The rags don’t pay anymore

The rags don’t pay anymore

MASERU – IN the second hand clothes business, the good old days are gone.
When her husband retired in 2009, ’Mabokang Makena took over as the sole provider of the family. With formal jobs hard to come by, the prospects seemed bleak.
But, in no time, life was good again – thanks to her then thriving second hand clothes business that she started in 2011. Makena would regularly cross into South Africa to buy clothes for resale back home and business was roaring.

“I could afford to pay my children’s school fees and cover the family expenses through this business,” said Makena, who is from Motimposo and sells second hand clothes in Maseru.
However, she cannot say the same today. The industry is flooded and competition has become cutthroat. For veteran informal traders such as Makena, the economic downturn has been a source of agony.
With the economy continuing to slide, many people have joined the bandwagon of cross border traders.
“Since people have no jobs, they get into this industry in large numbers,’’ said Makena.

Her competitors now include locals out of jobs, employed people seeking to supplement their incomes and foreign businesspeople who stock in large quantities and squeeze out small players.
Lesotho’s unemployment rate stands at 27.25 percent, according to the Bureau of Statistics.

Another trader, ’Mathabo Maqacana has been in the second hand clothes sector for the past six years and she has never seen business this bad.
When she started out, Maqacana said she managed to put two of her children through school but she is now struggling to pay fees for her 19-year-old lastborn as business plunges to an all-time low.
Maqacana said she at times made up to M1 000 “from one bag” but now is lucky to generate M200.

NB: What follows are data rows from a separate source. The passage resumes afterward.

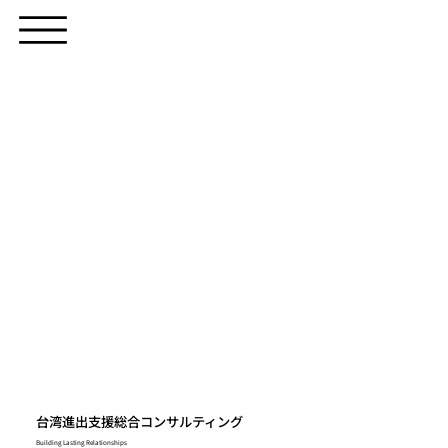
台湾進出支援総合コンサルティング
Building Lasting Relationships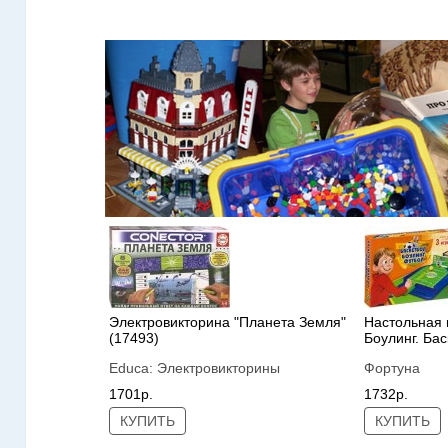
Электровикторина "Планета Земля"
Настольная и
(17493)
Боулинг. Ба
Educa:
Электровикторины
Фортуна
1701р.
1732р.
КУПИТЬ
КУПИТЬ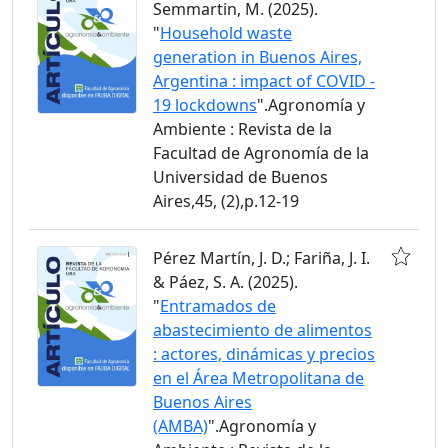
Semmartin, M. (2025).
"
Household waste
generation in Buenos Aires,
Argentina : impact of COVID -
19 lockdowns
".Agronomía y
Ambiente : Revista de la
Facultad de Agronomía de la
Universidad de Buenos
Aires,45, (2),p.12-19
Pérez Martín, J. D.; Fariña, J. I.
& Páez, S. A. (2025).
"
Entramados de
abastecimiento de alimentos
: actores, dinámicas y precios
en el Área Metropolitana de
Buenos Aires
(AMBA)
".Agronomía y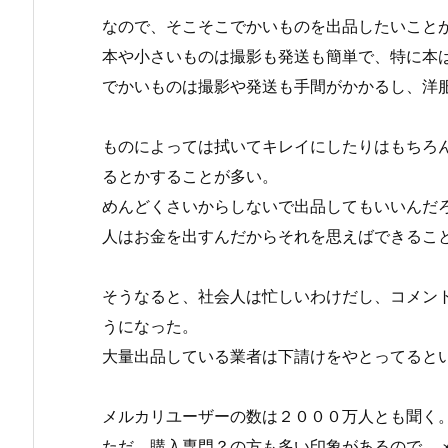
なので、そこそこでかいものを出品したいこと
本や小さいものは撮影も発送も簡単で、特に本
でかいものは撮影や発送も手間がかかるし、洋
ものによっては拭いてキレイにしたりはもちろ
るとかすることが多い。
めんどくさいからしないで出品してもいいんだ
人はお金を出すんだからそれを思えばできるこ
そうなると、社会人は忙しいわけだし、コメン
うになった。
大量出品している業者は下請けをやとってると
メルカリユーザーの数は２０００万人とも聞く
ただ、購入専門？の方も多い印象があるので、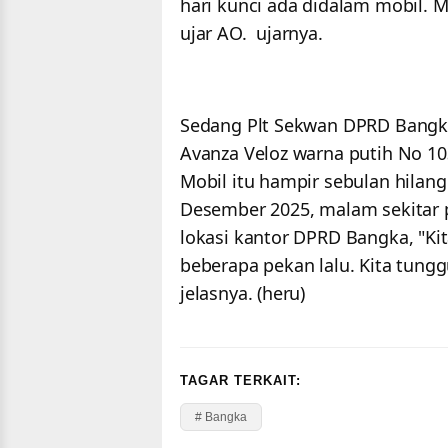
hari kunci ada didalam mobil. M
ujar AO. ujarnya.
Sedang Plt Sekwan DPRD Bangka
Avanza Veloz warna putih No 10
Mobil itu hampir sebulan hilang
Desember 2025, malam sekitar p
lokasi kantor DPRD Bangka, "Ki
beberapa pekan lalu. Kita tungg
jelasnya. (heru)
TAGAR TERKAIT:
# Bangka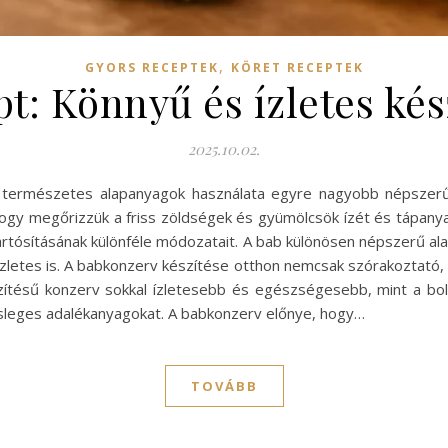
,
GYORS RECEPTEK
KÖRET RECEPTEK
t: Könnyű és ízletes ké
2025.10.02.
s a természetes alapanyagok használata egyre nagyobb népszer
ogy megőrizzük a friss zöldségek és gyümölcsök ízét és tápanya
 tartósításának különféle módozatait. A bab különösen népszerű a
zletes is. A babkonzerv készítése otthon nemcsak szórakoztató, 
ítésű konzerv sokkal ízletesebb és egészségesebb, mint a bolt
esleges adalékanyagokat. A babkonzerv előnye, hogy…
TOVÁBB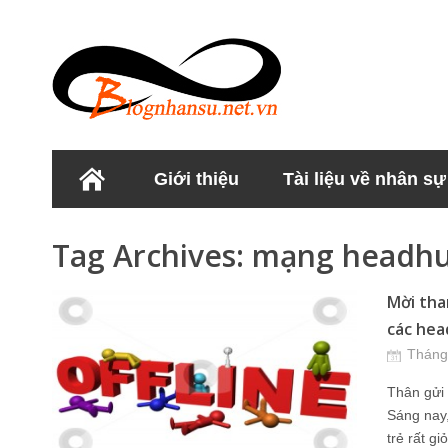
Giới thiệu
Tài liệu về nhân sự
Học viện Nhân sư
Tag Archives:
mạng headhu
Mời tha
các hea
Tháng
Thân gửi
Sáng nay,
trẻ rất g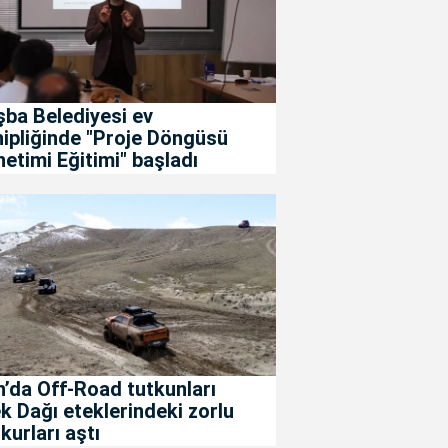
ba Belediyesi ev
ipliğinde "Proje Döngüsü
etimi Eğitimi" başladı
’da Off-Road tutkunları
k Dağı eteklerindeki zorlu
kurları aştı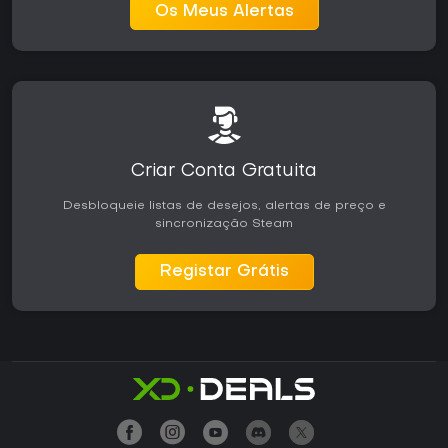
Os Meus Alertas
Criar Conta Gratuita
Desbloqueie listas de desejos, alertas de preço e
sincronização Steam
Registar Grátis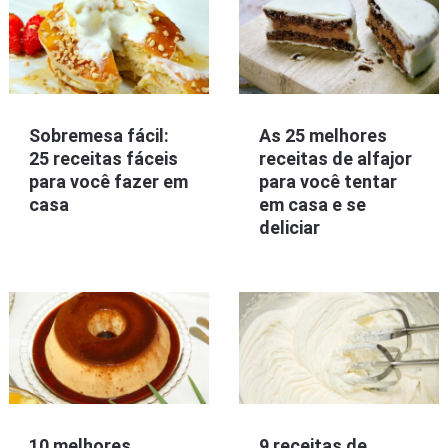
Sobremesa fácil:
As 25 melhores
25 receitas fáceis
receitas de alfajor
para você fazer em
para você tentar
casa
em casa e se
deliciar
10 melhores
9 receitas de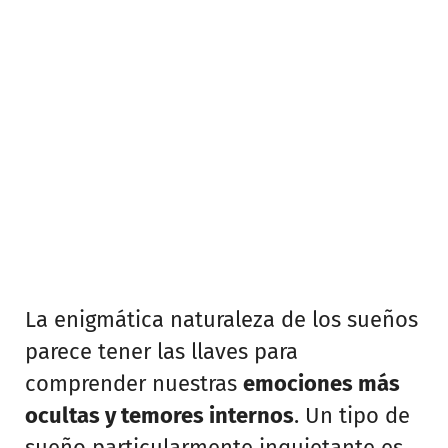
La enigmática naturaleza de los sueños
parece tener las llaves para
comprender nuestras
emociones más
ocultas y temores internos
. Un tipo de
sueño particularmente inquietante es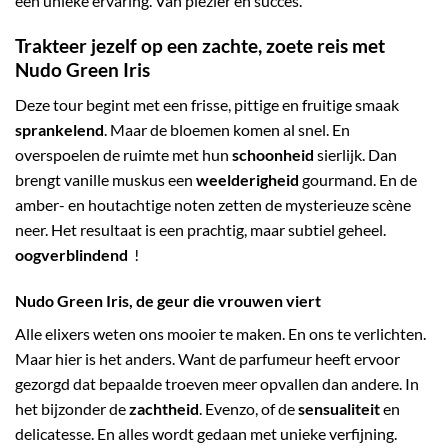
een unieke ervaring. Van plezier en succes.
Trakteer jezelf op een zachte, zoete reis met
Nudo Green Iris
Deze tour begint met een frisse, pittige en fruitige smaak
sprankelend
. Maar de bloemen komen al snel. En
overspoelen de ruimte met hun
schoonheid
sierlijk. Dan
brengt vanille muskus een
weelderigheid
gourmand. En de
amber- en houtachtige noten zetten de mysterieuze scène
neer. Het resultaat is een prachtig, maar subtiel geheel.
oogverblindend
!
Nudo Green Iris, de geur die vrouwen viert
Alle elixers weten ons mooier te maken. En ons te verlichten.
Maar hier is het anders. Want de parfumeur heeft ervoor
gezorgd dat bepaalde troeven meer opvallen dan andere. In
het bijzonder de
zachtheid
. Evenzo, of de
sensualiteit
en
delicatesse. En alles wordt gedaan met unieke verfijning.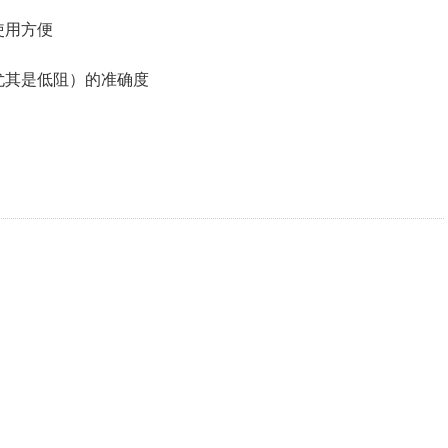
使用方便
尤其是低阻）的准确度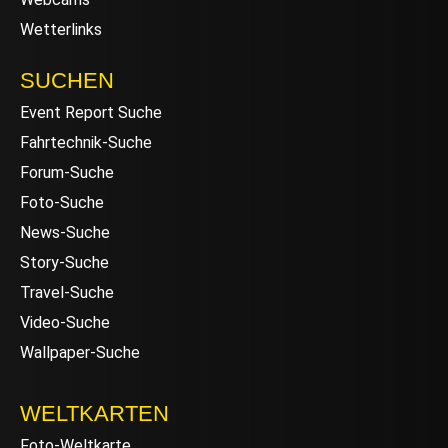
Wetterlinks
SUCHEN
Event Report Suche
Fahrtechnik-Suche
Forum-Suche
Foto-Suche
News-Suche
Story-Suche
Travel-Suche
Video-Suche
Wallpaper-Suche
WELTKARTEN
Foto-Weltkarte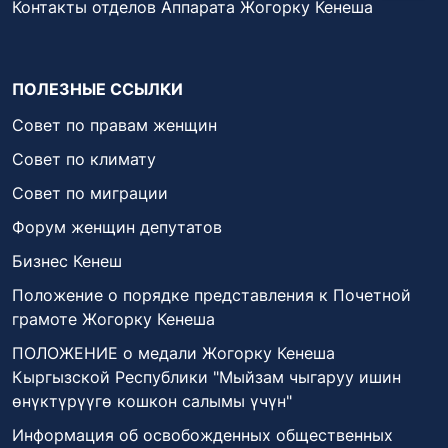
Контакты отделов Аппарата Жогорку Кенеша
ПОЛЕЗНЫЕ ССЫЛКИ
Совет по правам женщин
Совет по климату
Совет по миграции
Форум женщин депутатов
Бизнес Кенеш
Положение о порядке представления к Почетной
грамоте Жогорку Кенеша
ПОЛОЖЕНИЕ о медали Жогорку Кенеша
Кыргызской Республики "Мыйзам чыгаруу ишин
өнүктүрүүгө кошкон салымы үчүн"
Информация об освобожденных общественных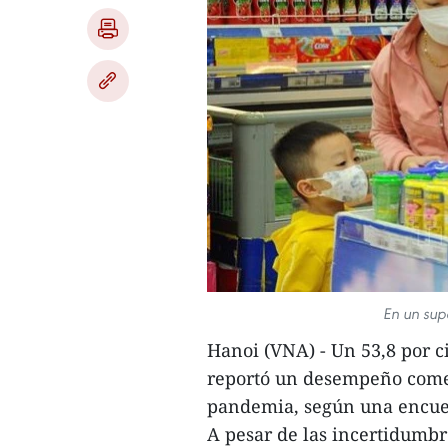
En un sup
Hanoi (VNA) - Un 53,8 por c
reportó un desempeño comerc
pandemia, según una encues
A pesar de las incertidumbr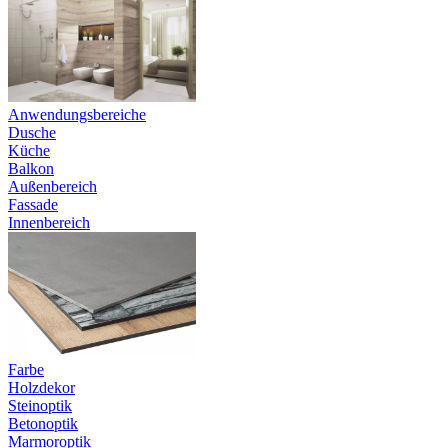
Anwendungsbereiche
Dusche
Küche
Balkon
Außenbereich
Fassade
Innenbereich
Farbe
Holzdekor
Steinoptik
Betonoptik
Marmoroptik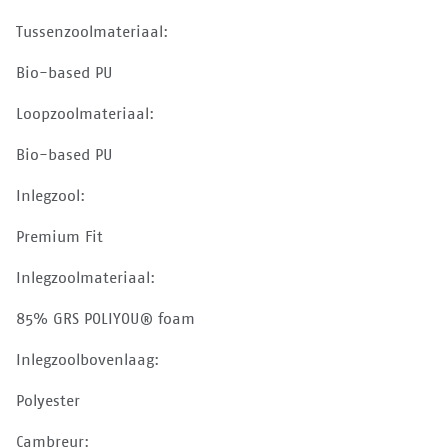
Tussenzoolmateriaal:
Bio-based PU
Loopzoolmateriaal:
Bio-based PU
Inlegzool:
Premium Fit
Inlegzoolmateriaal:
85% GRS POLIYOU® foam
Inlegzoolbovenlaag:
Polyester
Cambreur: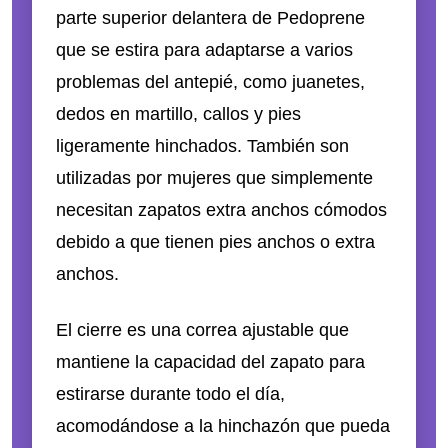
parte superior delantera de Pedoprene
que se estira para adaptarse a varios
problemas del antepié, como juanetes,
dedos en martillo, callos y pies
ligeramente hinchados. También son
utilizadas por mujeres que simplemente
necesitan zapatos extra anchos cómodos
debido a que tienen pies anchos o extra
anchos.
El cierre es una correa ajustable que
mantiene la capacidad del zapato para
estirarse durante todo el día,
acomodándose a la hinchazón que pueda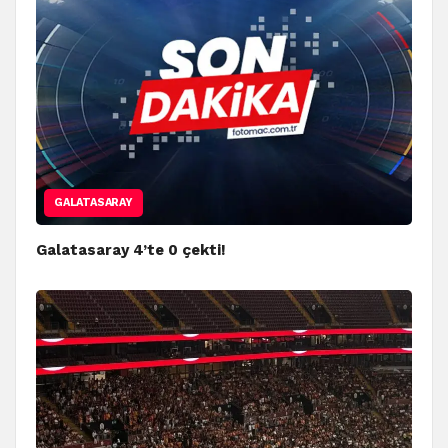
GALATASARAY
Galatasaray 4’te 0 çekti!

“This kind of business is in almost every corner throughout the country… this has caused overcrowding,” she said.
She added: “We cannot make money through selling the same thing, especially since we are so many in the industry,” she said.
Chinese businesspeople have also invaded the trade, making it near-impossible for small timers such as Maqacana to compete.
“If we sell an item for M80, the Chinese will sell it for M20,” she said.

She said the Chinese, who use their financial muscle to order truckloads of stock, are now the dominant players in the market.
Increasing crime levels are also affecting business, traders told thepost.
According to Makena, cross border conflicts between taxi drivers from Lesotho and South Africa are contributing significantly to the bad performance of business.

She said South African taxi drivers often waylay taxis from Lesotho to block them from entering their country.
“If they find us, they normally rob us of our stock and money,” Makena said.
Sometimes, the taxis are hijacked, she said.

“The South Africans complain that Basotho are stubborn and they have been telling them to stop delivering people in their country,” she said.
Lehlohonolo Maboka, an official from the Ministry of Small Businesses Development, said they have not received any cases of Basotho being waylaid by taxi operators in South Africa. Maboka promised that the ministry will investigate the matter.

Meanwhile for Makena and other traders, the challenges go deeper. With most people spending less on items such as clothing, Makena now sells one bag of second hand clothes, unlike in the past when she sold a minimum of two. Traders usually buy a bag packed with second hand clothes for between M4 000 and M5 000 with the hope of getting about M9 000 per bag.
The profit margin normally depends on the type and quality of clothes packed in the bag, Makena said.

Despite the dangers and slowdown in business, Makena said she has “no option” but to continue otherwise her family would starve.
“Due to unemployment in Lesotho, I am the only one working in the family,” said Makena, whose husband and five adult children are all unemployed.